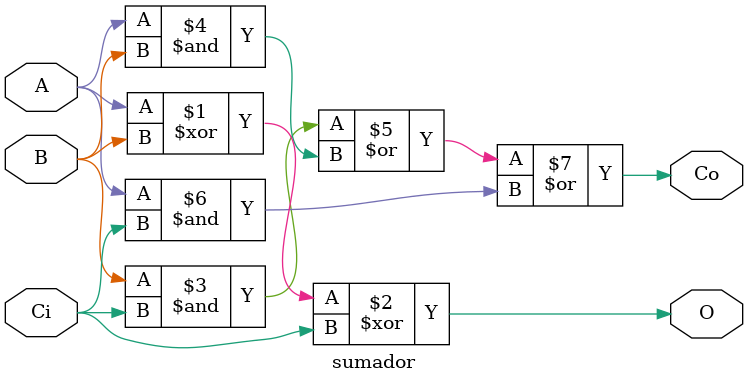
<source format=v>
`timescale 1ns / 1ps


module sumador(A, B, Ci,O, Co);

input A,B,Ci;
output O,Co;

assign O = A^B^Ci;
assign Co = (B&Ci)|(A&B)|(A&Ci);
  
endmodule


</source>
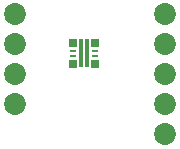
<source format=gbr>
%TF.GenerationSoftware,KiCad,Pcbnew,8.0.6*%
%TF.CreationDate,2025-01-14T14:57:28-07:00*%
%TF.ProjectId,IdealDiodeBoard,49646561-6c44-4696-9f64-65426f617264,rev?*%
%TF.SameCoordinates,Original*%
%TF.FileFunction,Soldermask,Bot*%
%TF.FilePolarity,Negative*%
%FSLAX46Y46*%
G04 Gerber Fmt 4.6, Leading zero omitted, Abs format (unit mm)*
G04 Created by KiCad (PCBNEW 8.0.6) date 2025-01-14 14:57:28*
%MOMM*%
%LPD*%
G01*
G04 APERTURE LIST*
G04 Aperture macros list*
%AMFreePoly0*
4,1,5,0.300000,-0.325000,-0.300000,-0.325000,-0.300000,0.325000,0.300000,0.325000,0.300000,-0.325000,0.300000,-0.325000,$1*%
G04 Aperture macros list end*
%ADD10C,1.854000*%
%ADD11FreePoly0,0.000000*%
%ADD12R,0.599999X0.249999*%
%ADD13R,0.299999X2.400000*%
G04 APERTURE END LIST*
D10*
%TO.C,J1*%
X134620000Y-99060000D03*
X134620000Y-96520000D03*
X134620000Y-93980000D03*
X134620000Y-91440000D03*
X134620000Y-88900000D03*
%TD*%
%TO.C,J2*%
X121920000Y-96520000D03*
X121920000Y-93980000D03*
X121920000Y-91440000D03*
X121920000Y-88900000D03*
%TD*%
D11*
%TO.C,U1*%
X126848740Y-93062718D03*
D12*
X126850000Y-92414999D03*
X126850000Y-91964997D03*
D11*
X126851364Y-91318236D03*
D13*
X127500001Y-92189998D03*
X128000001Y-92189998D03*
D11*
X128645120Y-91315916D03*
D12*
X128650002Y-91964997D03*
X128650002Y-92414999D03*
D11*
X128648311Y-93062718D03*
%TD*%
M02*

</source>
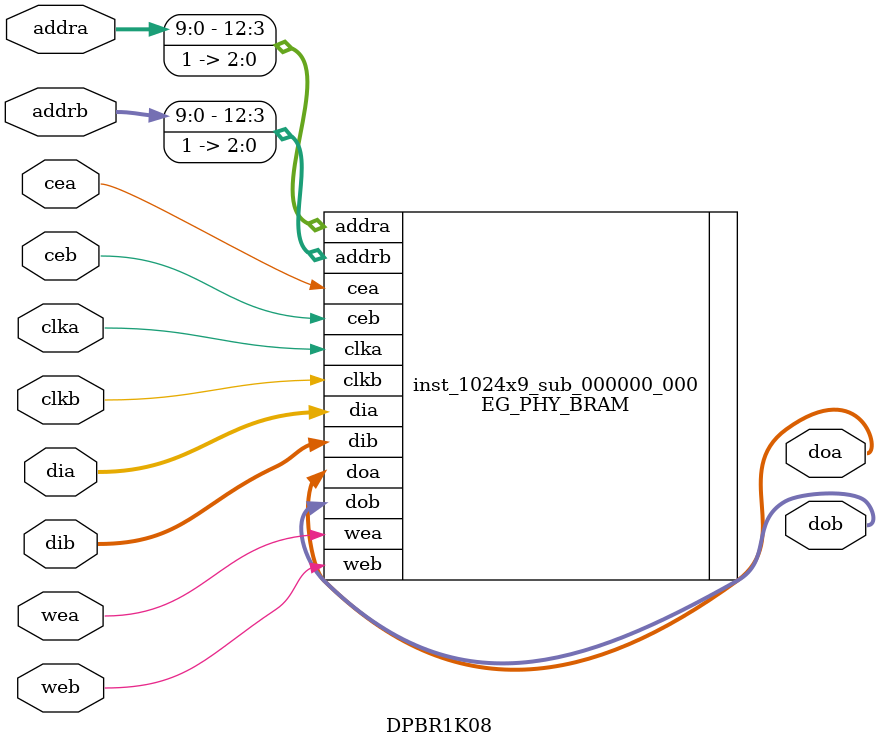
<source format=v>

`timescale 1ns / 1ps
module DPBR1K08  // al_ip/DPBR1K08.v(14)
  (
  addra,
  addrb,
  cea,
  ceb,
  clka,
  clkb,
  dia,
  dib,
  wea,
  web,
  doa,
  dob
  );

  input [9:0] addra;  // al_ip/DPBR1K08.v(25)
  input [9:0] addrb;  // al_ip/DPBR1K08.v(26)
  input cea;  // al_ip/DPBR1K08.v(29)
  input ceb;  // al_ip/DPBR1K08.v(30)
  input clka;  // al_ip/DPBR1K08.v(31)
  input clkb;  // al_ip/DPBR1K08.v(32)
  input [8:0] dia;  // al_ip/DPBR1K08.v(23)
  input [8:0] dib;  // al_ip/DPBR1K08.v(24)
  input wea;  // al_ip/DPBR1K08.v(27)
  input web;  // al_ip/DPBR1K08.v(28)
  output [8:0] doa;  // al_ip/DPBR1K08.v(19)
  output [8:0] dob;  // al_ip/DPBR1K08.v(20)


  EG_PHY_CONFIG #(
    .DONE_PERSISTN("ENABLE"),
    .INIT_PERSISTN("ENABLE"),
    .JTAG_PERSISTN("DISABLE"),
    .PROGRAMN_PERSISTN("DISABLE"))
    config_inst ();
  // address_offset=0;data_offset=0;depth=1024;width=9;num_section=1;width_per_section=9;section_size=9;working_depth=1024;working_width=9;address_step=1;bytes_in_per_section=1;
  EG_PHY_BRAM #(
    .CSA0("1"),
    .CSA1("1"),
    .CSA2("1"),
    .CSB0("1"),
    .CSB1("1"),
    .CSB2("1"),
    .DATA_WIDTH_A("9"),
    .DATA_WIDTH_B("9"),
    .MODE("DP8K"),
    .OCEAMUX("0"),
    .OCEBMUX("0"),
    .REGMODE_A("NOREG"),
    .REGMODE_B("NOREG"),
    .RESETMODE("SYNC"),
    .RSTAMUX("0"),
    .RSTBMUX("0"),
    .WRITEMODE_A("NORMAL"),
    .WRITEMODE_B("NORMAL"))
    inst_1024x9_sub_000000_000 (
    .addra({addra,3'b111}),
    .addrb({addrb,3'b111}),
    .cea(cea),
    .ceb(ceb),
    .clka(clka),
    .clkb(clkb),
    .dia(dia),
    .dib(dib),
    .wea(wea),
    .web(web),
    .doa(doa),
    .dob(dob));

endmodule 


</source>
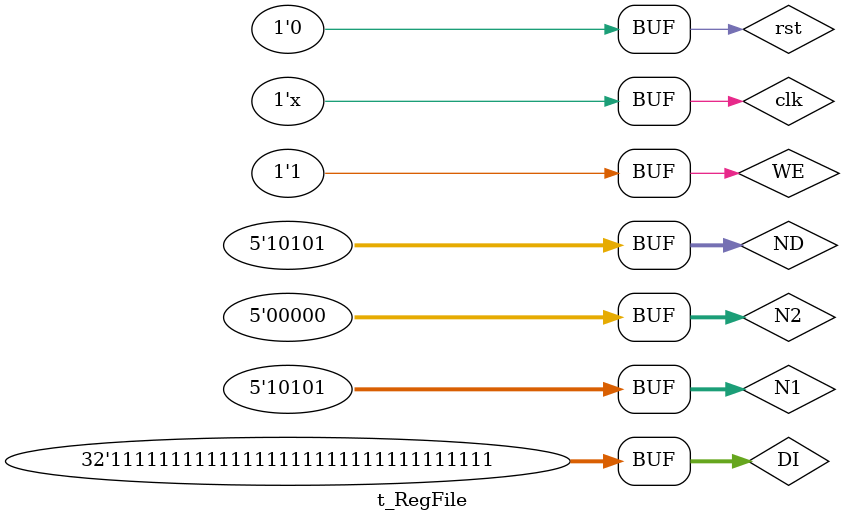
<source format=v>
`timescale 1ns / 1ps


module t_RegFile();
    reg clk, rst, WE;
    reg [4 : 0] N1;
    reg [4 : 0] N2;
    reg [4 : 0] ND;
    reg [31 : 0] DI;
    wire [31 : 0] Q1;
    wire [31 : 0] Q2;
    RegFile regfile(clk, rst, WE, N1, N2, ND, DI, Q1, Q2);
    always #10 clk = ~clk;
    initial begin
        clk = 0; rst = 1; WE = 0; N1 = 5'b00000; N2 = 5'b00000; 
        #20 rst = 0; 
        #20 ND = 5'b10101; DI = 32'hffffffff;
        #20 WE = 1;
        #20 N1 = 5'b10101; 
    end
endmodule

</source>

- Job item
If an entry contains a picture, omit it; restate everything else word for word.

- Answer space
<source format=v>
`timescale 1ns / 1ps


module sumador(A, B, Ci,O, Co);

input A,B,Ci;
output O,Co;

assign O = A^B^Ci;
assign Co = (B&Ci)|(A&B)|(A&Ci);
  
endmodule


</source>
<source format=gbr>
%TF.GenerationSoftware,KiCad,Pcbnew,8.0.6*%
%TF.CreationDate,2025-01-14T14:57:28-07:00*%
%TF.ProjectId,IdealDiodeBoard,49646561-6c44-4696-9f64-65426f617264,rev?*%
%TF.SameCoordinates,Original*%
%TF.FileFunction,Soldermask,Bot*%
%TF.FilePolarity,Negative*%
%FSLAX46Y46*%
G04 Gerber Fmt 4.6, Leading zero omitted, Abs format (unit mm)*
G04 Created by KiCad (PCBNEW 8.0.6) date 2025-01-14 14:57:28*
%MOMM*%
%LPD*%
G01*
G04 APERTURE LIST*
G04 Aperture macros list*
%AMFreePoly0*
4,1,5,0.300000,-0.325000,-0.300000,-0.325000,-0.300000,0.325000,0.300000,0.325000,0.300000,-0.325000,0.300000,-0.325000,$1*%
G04 Aperture macros list end*
%ADD10C,1.854000*%
%ADD11FreePoly0,0.000000*%
%ADD12R,0.599999X0.249999*%
%ADD13R,0.299999X2.400000*%
G04 APERTURE END LIST*
D10*
%TO.C,J1*%
X134620000Y-99060000D03*
X134620000Y-96520000D03*
X134620000Y-93980000D03*
X134620000Y-91440000D03*
X134620000Y-88900000D03*
%TD*%
%TO.C,J2*%
X121920000Y-96520000D03*
X121920000Y-93980000D03*
X121920000Y-91440000D03*
X121920000Y-88900000D03*
%TD*%
D11*
%TO.C,U1*%
X126848740Y-93062718D03*
D12*
X126850000Y-92414999D03*
X126850000Y-91964997D03*
D11*
X126851364Y-91318236D03*
D13*
X127500001Y-92189998D03*
X128000001Y-92189998D03*
D11*
X128645120Y-91315916D03*
D12*
X128650002Y-91964997D03*
X128650002Y-92414999D03*
D11*
X128648311Y-93062718D03*
%TD*%
M02*

</source>
<source format=v>

`timescale 1ns / 1ps
module DPBR1K08  // al_ip/DPBR1K08.v(14)
  (
  addra,
  addrb,
  cea,
  ceb,
  clka,
  clkb,
  dia,
  dib,
  wea,
  web,
  doa,
  dob
  );

  input [9:0] addra;  // al_ip/DPBR1K08.v(25)
  input [9:0] addrb;  // al_ip/DPBR1K08.v(26)
  input cea;  // al_ip/DPBR1K08.v(29)
  input ceb;  // al_ip/DPBR1K08.v(30)
  input clka;  // al_ip/DPBR1K08.v(31)
  input clkb;  // al_ip/DPBR1K08.v(32)
  input [8:0] dia;  // al_ip/DPBR1K08.v(23)
  input [8:0] dib;  // al_ip/DPBR1K08.v(24)
  input wea;  // al_ip/DPBR1K08.v(27)
  input web;  // al_ip/DPBR1K08.v(28)
  output [8:0] doa;  // al_ip/DPBR1K08.v(19)
  output [8:0] dob;  // al_ip/DPBR1K08.v(20)


  EG_PHY_CONFIG #(
    .DONE_PERSISTN("ENABLE"),
    .INIT_PERSISTN("ENABLE"),
    .JTAG_PERSISTN("DISABLE"),
    .PROGRAMN_PERSISTN("DISABLE"))
    config_inst ();
  // address_offset=0;data_offset=0;depth=1024;width=9;num_section=1;width_per_section=9;section_size=9;working_depth=1024;working_width=9;address_step=1;bytes_in_per_section=1;
  EG_PHY_BRAM #(
    .CSA0("1"),
    .CSA1("1"),
    .CSA2("1"),
    .CSB0("1"),
    .CSB1("1"),
    .CSB2("1"),
    .DATA_WIDTH_A("9"),
    .DATA_WIDTH_B("9"),
    .MODE("DP8K"),
    .OCEAMUX("0"),
    .OCEBMUX("0"),
    .REGMODE_A("NOREG"),
    .REGMODE_B("NOREG"),
    .RESETMODE("SYNC"),
    .RSTAMUX("0"),
    .RSTBMUX("0"),
    .WRITEMODE_A("NORMAL"),
    .WRITEMODE_B("NORMAL"))
    inst_1024x9_sub_000000_000 (
    .addra({addra,3'b111}),
    .addrb({addrb,3'b111}),
    .cea(cea),
    .ceb(ceb),
    .clka(clka),
    .clkb(clkb),
    .dia(dia),
    .dib(dib),
    .wea(wea),
    .web(web),
    .doa(doa),
    .dob(dob));

endmodule 


</source>
<source format=v>
`timescale 1ns / 1ps


module t_RegFile();
    reg clk, rst, WE;
    reg [4 : 0] N1;
    reg [4 : 0] N2;
    reg [4 : 0] ND;
    reg [31 : 0] DI;
    wire [31 : 0] Q1;
    wire [31 : 0] Q2;
    RegFile regfile(clk, rst, WE, N1, N2, ND, DI, Q1, Q2);
    always #10 clk = ~clk;
    initial begin
        clk = 0; rst = 1; WE = 0; N1 = 5'b00000; N2 = 5'b00000; 
        #20 rst = 0; 
        #20 ND = 5'b10101; DI = 32'hffffffff;
        #20 WE = 1;
        #20 N1 = 5'b10101; 
    end
endmodule

</source>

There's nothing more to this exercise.